Mas no último domingo aconteceu um negócio bem bonito. Tiazola da negatividade tava aqui, deitadona no sofá, comendo a sua maçãzinha "única coisa que não me ataca o estômago" e começou a ginástica artística feminina. Aquelas meninas tão novinhas e tão bonitas. E tanto equilíbrio, pirueta, força e ginga. Vovó reclamou um pouco, ficou um tanto aflita em seu estilo idosa que vê desgraça em tudo: "Ai se essa criança quebrar o pescoço, morre na hora!". Mas de repente ficou quieta, disfarçou umas lágrimas... e acabou chafurdada num choro infinito. Confessou que estava segurando esse rio lacrimal desenfreado desde a festa de abertura, que considerou primorosa (menos as roupas de flechinhas e as bicicletinhas floridas –concordo).
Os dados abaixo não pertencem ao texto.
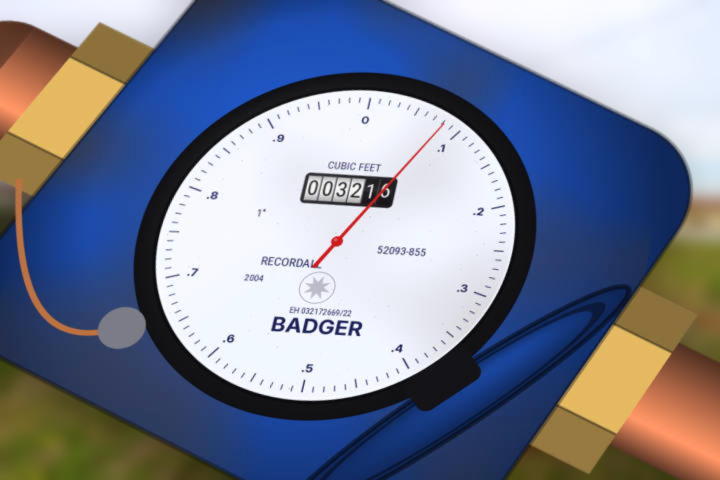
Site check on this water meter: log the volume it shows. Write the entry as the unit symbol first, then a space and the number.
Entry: ft³ 3216.08
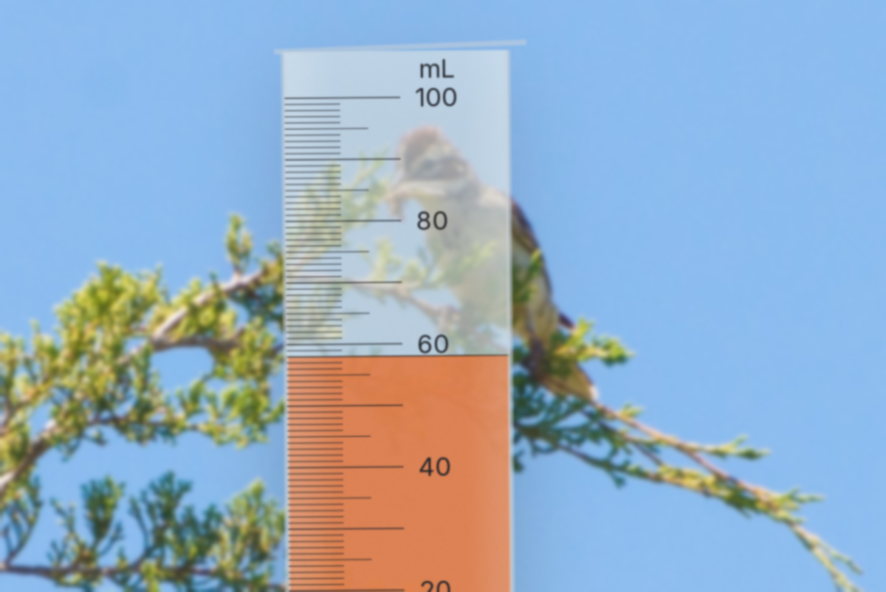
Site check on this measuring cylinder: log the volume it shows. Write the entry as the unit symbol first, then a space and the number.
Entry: mL 58
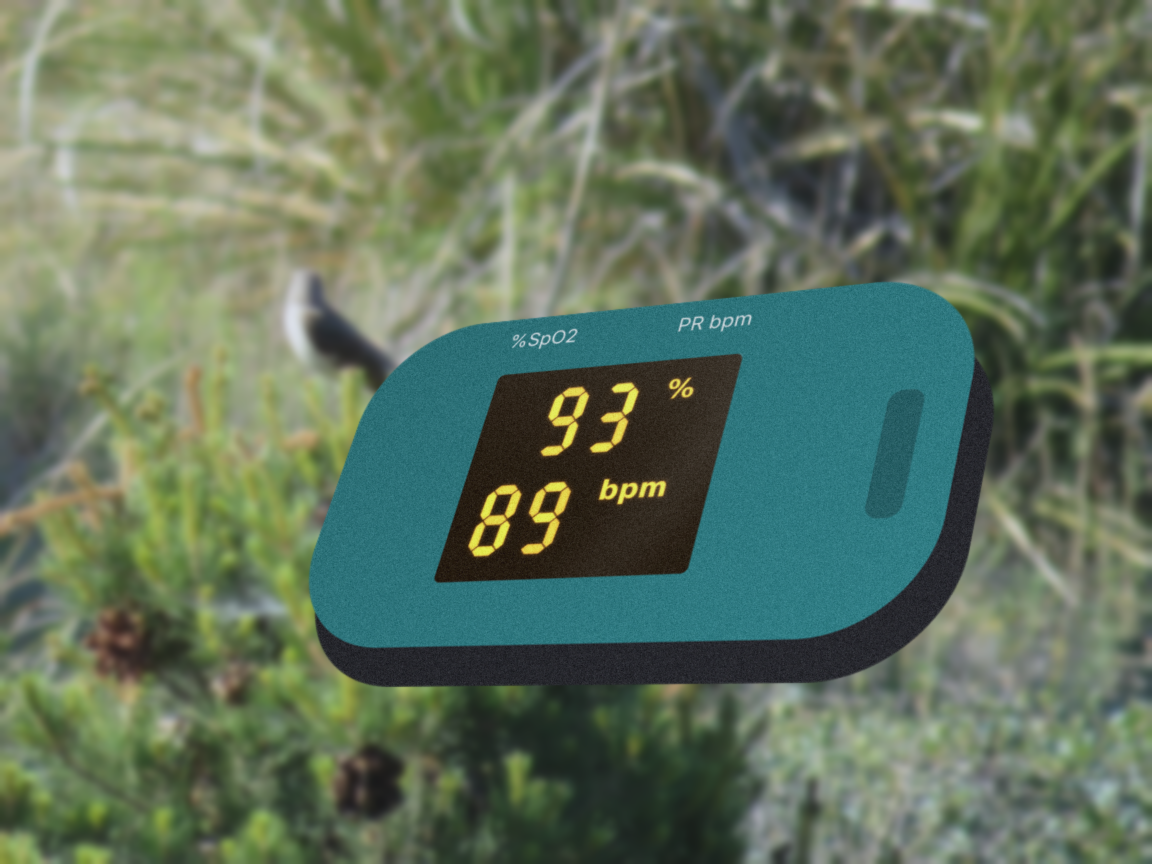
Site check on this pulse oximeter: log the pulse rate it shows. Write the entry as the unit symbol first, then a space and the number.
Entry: bpm 89
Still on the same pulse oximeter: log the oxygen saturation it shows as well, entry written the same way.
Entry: % 93
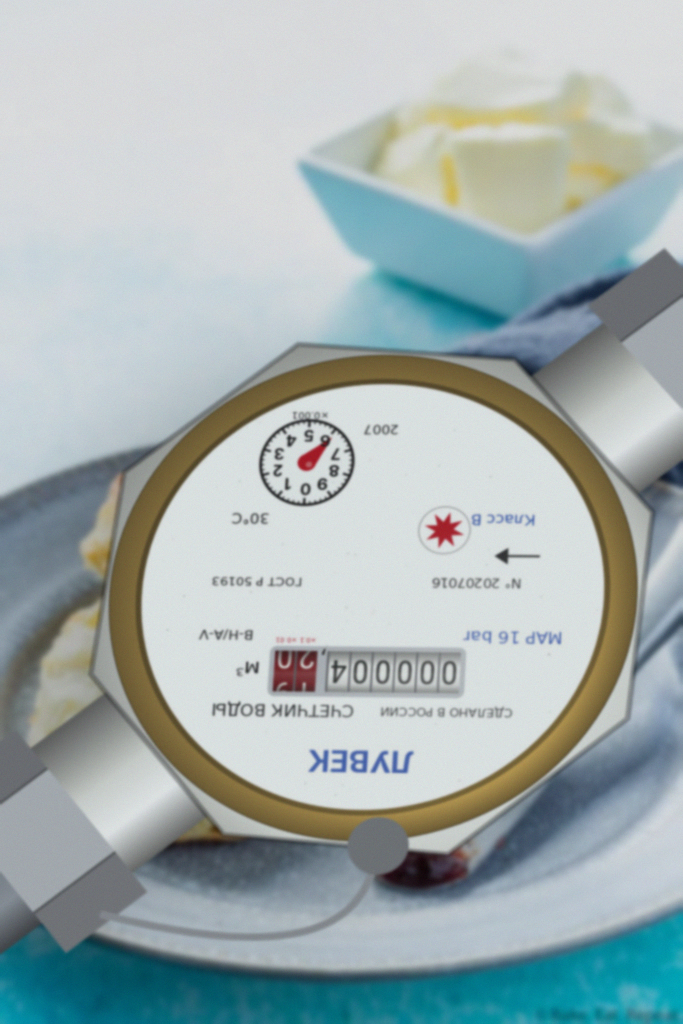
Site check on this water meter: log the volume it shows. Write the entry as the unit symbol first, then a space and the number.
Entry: m³ 4.196
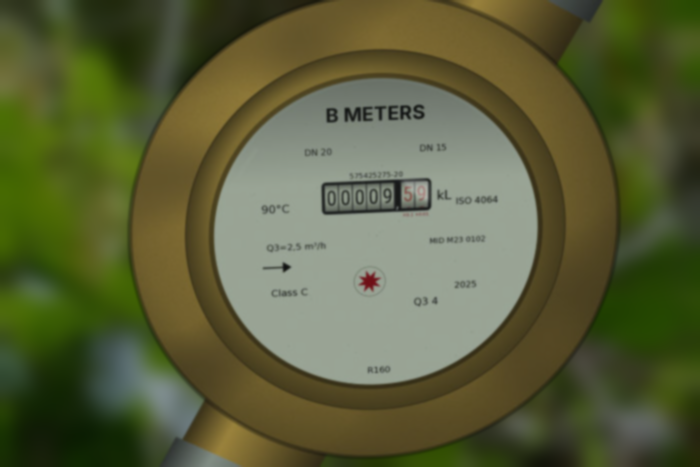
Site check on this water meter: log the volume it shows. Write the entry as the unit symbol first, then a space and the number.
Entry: kL 9.59
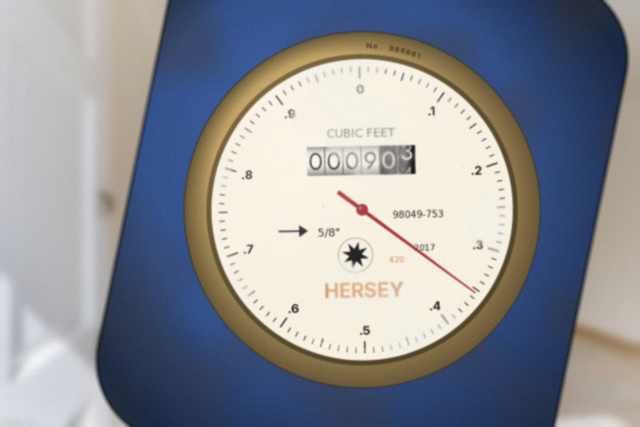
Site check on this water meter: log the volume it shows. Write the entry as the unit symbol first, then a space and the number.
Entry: ft³ 903.35
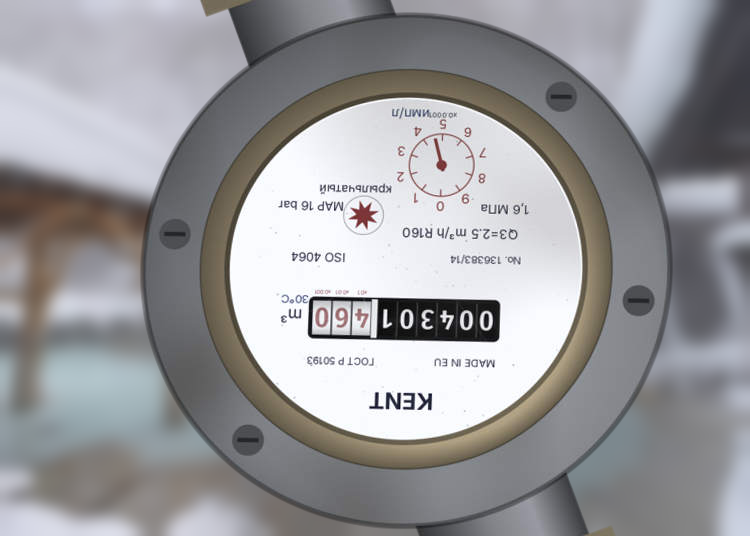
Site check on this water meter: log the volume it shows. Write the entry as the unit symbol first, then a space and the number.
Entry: m³ 4301.4604
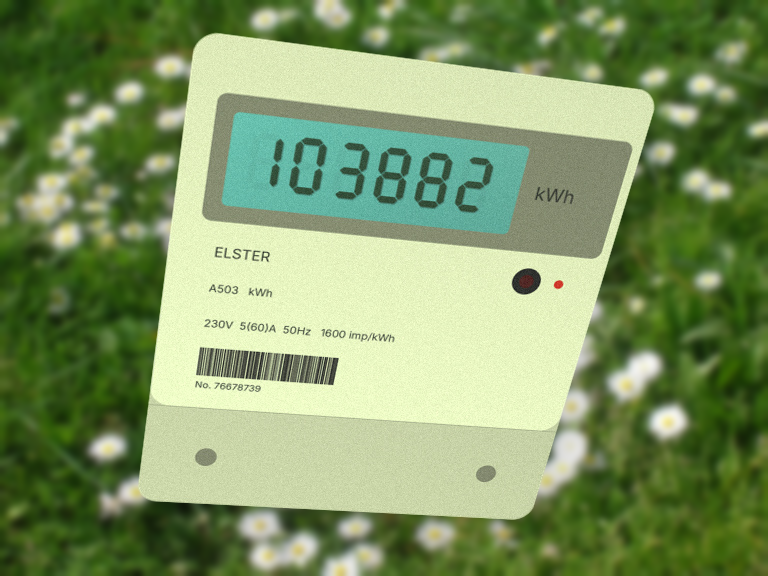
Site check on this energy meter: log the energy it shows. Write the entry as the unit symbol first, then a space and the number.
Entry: kWh 103882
Desde então, nos emocionamos todos os dias. Ouro no judô, beijo lésbico no rúgbi, vôlei feminino, vôlei masculino, o menino de 19 anos que fez gol. A gente não lembra muito o nome das pessoas, mas chora e torce sem parar. A coisa de ficar muito ansiosa com tantas competições no mesmo horário nem chegou a piorar nosso sopro na válvula mitral: estamos protegidas pela felicidade. Temos um pouco de tesão nas bolotas-chupões no corpo do Phelps. É muito tesudo um cara que ganha dois ouros em tão pouco tempo. Quem diria! Tiazola da negatividade falando tesão e tesudo em tão pouco tempo! Quando mostra o povo nas arquibancadas mandando tchauzinho, a gente devolve o tchauzinho. Ontem senhora vodu, depois de procurar passagem pro Rio (fiquei chocada!) defendeu o Brasil (fiquei boquiaberta!). "Brasileiro não torce errado, seu Zé Mané gringo, é que brasileiro é beeem mais legal que você!".